With its Sony sensor, we had pretty high hopes for the image quality of the Pentax MX-1, especially also given the high quality lens.
Happily, the camera has produced some excellent results, with images that show vibrant colours and plenty of details, especially in scenarios where the light is good.
Although it's not the largest sensor that can be found on other premium compact cameras, it is still capable of producing images with an attractive shallow depth of field effect, especially when shooting at the widest apertures. There's also a good fall off in focus, with out of focus areas rendered very attractively.
With its wide angle starting at 28mm, it's a reasonably flexible option for shooting a wide range of subjects. At the telephoto end of the optic, a good amount of detail is maintained.
In most ordinary situations, the Pentax MX-1's automatic white balance does a decent job of producing accurate colours, although it does struggle somewhat under artificial lighting conditions, tending to produce warmer than accurate colours. It's reasonably easy to change the white balance setting from the quick menu, though, if the camera is struggling.
Similarly, multi-segment (general purpose) metering does a good job of accurately reproducing good exposures in the majority of conditions.

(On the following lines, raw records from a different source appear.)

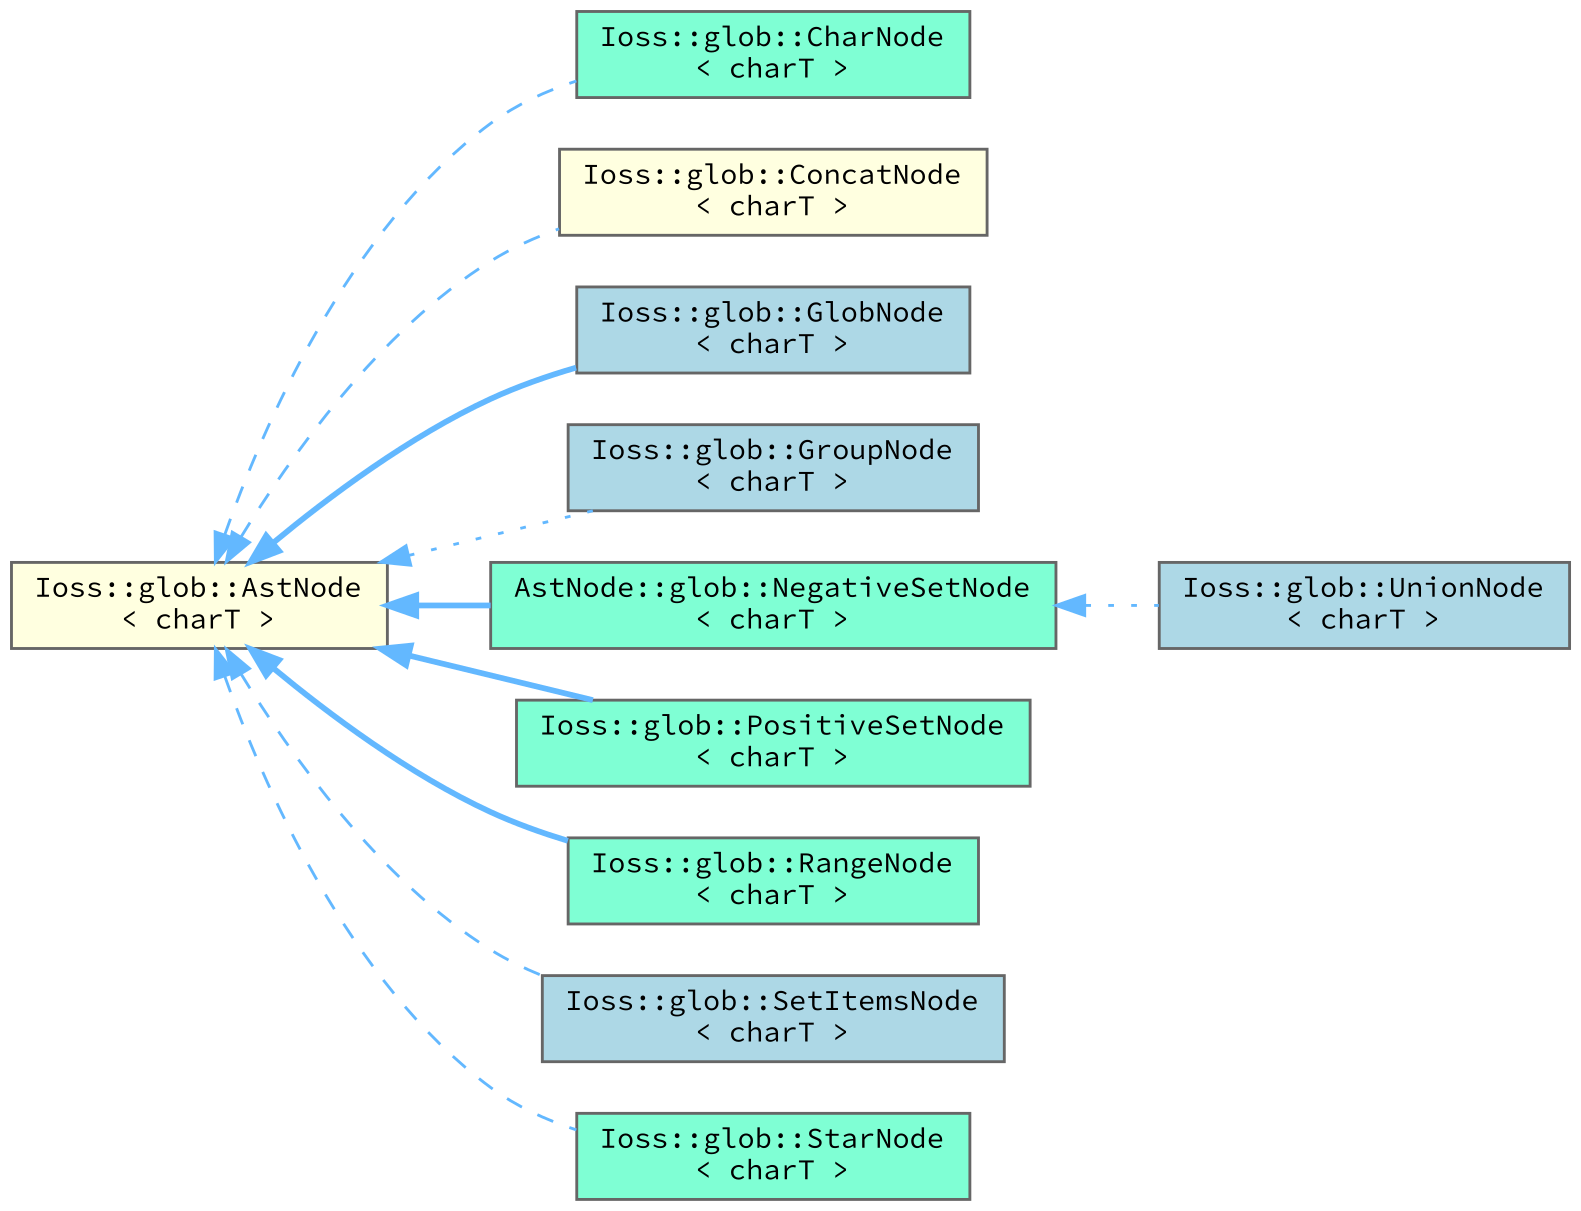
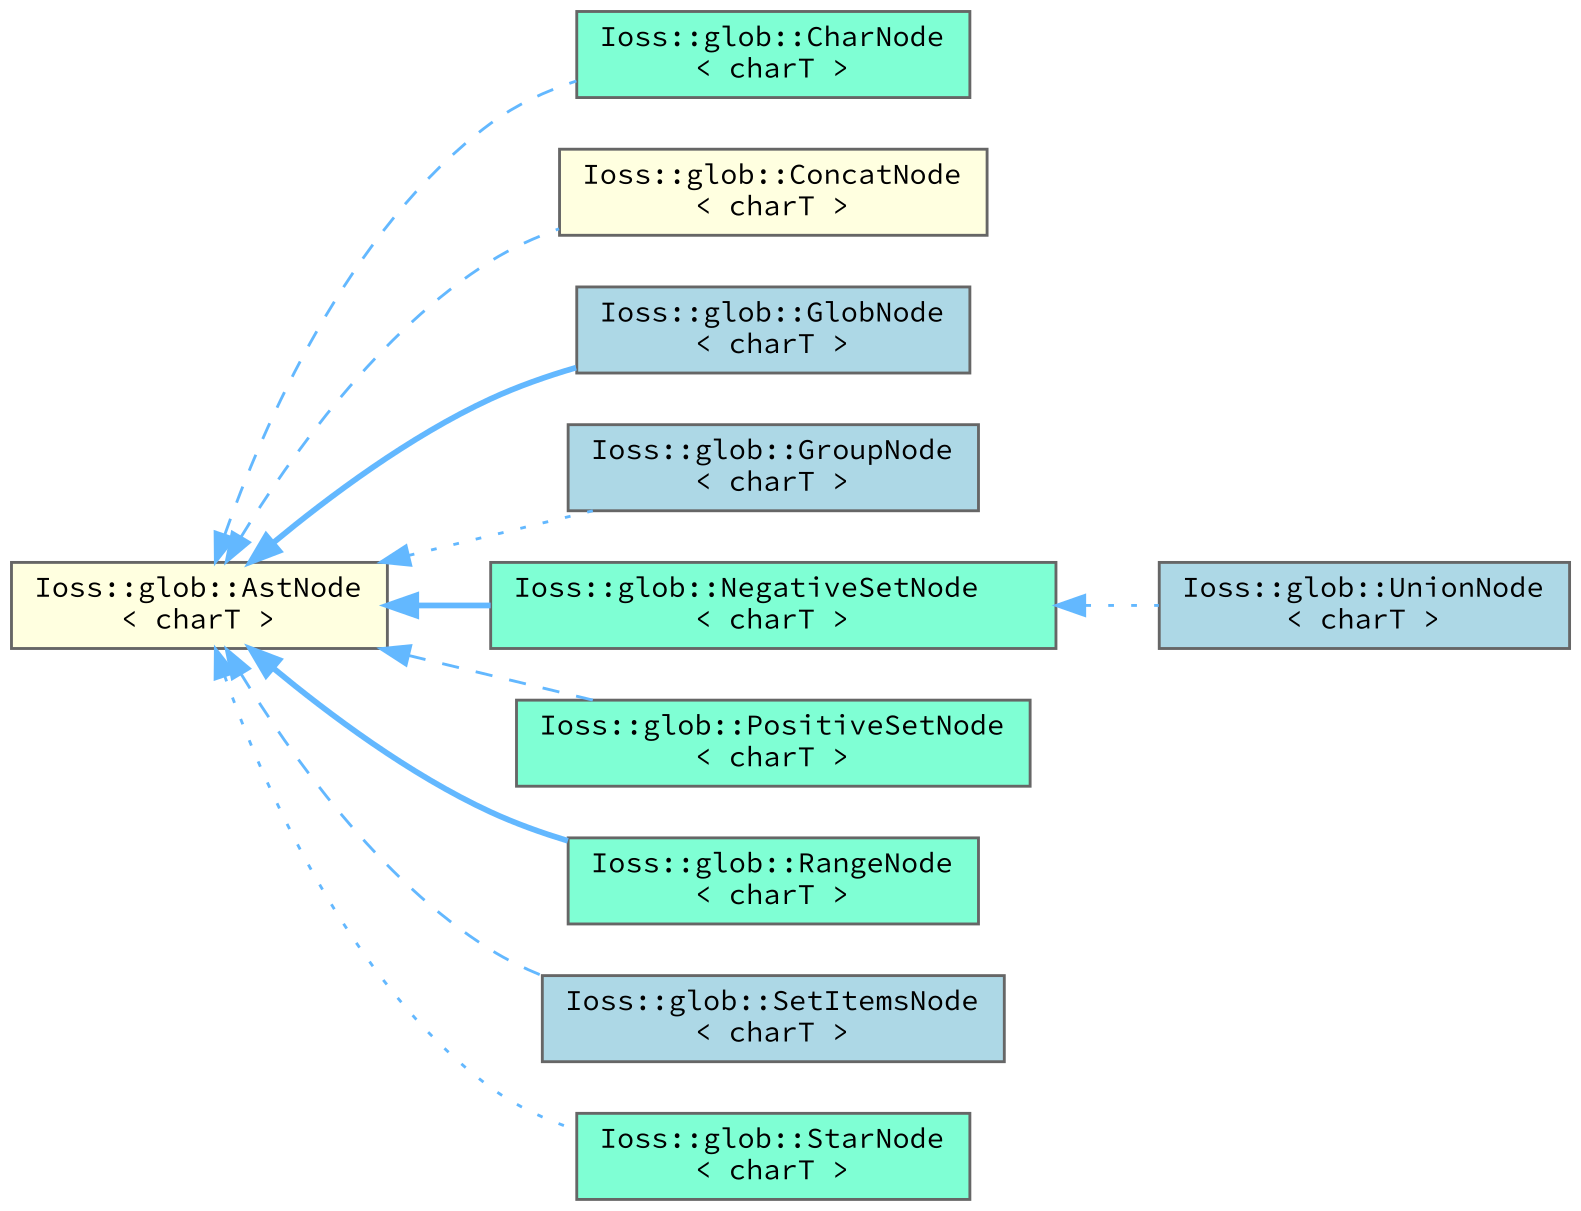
  digraph {
    fontname="Source Code Pro"
    rankdir=LR
    node [color=gray40 fillcolor=aquamarine fontname="Source Code Pro" fontsize=10 shape=box style=filled]
    edge [color=steelblue1 dir=back fontname="Source Code Pro" fontsize=10 labelfontname=Helvetica labelfontsize=10 style=dashed]
    n1 [fillcolor=lightyellow fontcolor=black height=0.2 label="Ioss::glob::AstNode\l\< charT \>" width=0.4]
    n2 [height=0.2 label="Ioss::glob::CharNode\l\< charT \>" width=0.4]
    n3 [fillcolor=lightyellow height=0.2 label="Ioss::glob::ConcatNode\l\< charT \>" width=0.4]
    n4 [fillcolor=lightblue height=0.2 label="Ioss::glob::GlobNode\l\< charT \>" width=0.4]
    n5 [fillcolor=lightblue height=0.2 label="Ioss::glob::GroupNode\l\< charT \>" width=0.4]
-   n6 [height=0.2 label="AstNode::glob::NegativeSetNode\l\< charT \>" width=0.4]
+   n6 [height=0.2 label="Ioss::glob::NegativeSetNode\l\< charT \>" width=0.4]
    n7 [height=0.2 label="Ioss::glob::PositiveSetNode\l\< charT \>" width=0.4]
    n8 [height=0.2 label="Ioss::glob::RangeNode\l\< charT \>" width=0.4]
    n9 [fillcolor=lightblue height=0.2 label="Ioss::glob::SetItemsNode\l\< charT \>" width=0.4]
    n10 [height=0.2 label="Ioss::glob::StarNode\l\< charT \>" width=0.4]
    n11 [fillcolor=lightblue height=0.2 label="Ioss::glob::UnionNode\l\< charT \>" width=0.4]
    n1 -> n2
    n1 -> n3
    n1 -> n4 [style=bold]
    n1 -> n5 [style=dotted]
    n1 -> n6 [style=bold]
-   n1 -> n7 [style=bold]
+   n1 -> n7
    n1 -> n8 [style=bold]
    n1 -> n9
-   n1 -> n10
+   n1 -> n10 [style=dotted]
    n6 -> n11 [style=dotted]
  }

At high ISOs, such as ISO 1600, a fair amount of image noise can be seen, and there is some image smoothing and loss of image quality.
It's not too bad at normal printing or web sizes, but when examining at 100%, the loss becomes apparent.
Generally, focusing is pretty quick and accurate, not struggling in the majority of conditions. Macro focusing, although a little bit tricky to actually navigate to, does a good job when it is activated, and enables you to capture frame-filling close-ups.
The high resolution screen is clear and bright and doesn't suffer too badly from glare or reflection in general scenarios, but if the sun is particularly bright it can be difficult to use. As the screen tilts, it is possible to angle it away from the sun if you're really struggling, though.
Many of the other premium compact cameras on the market have digital filters available for added creativity when shooting. Sadly, Pentax has decided not to include any of these on the MX-1.
However, you can shoot Monochrome under the Custom Image setting in the main menu. Other Custom Image options such as Bright and Reversal Film are available, and all of these are customisable, enabling you to make changes, such as increasing the contrast.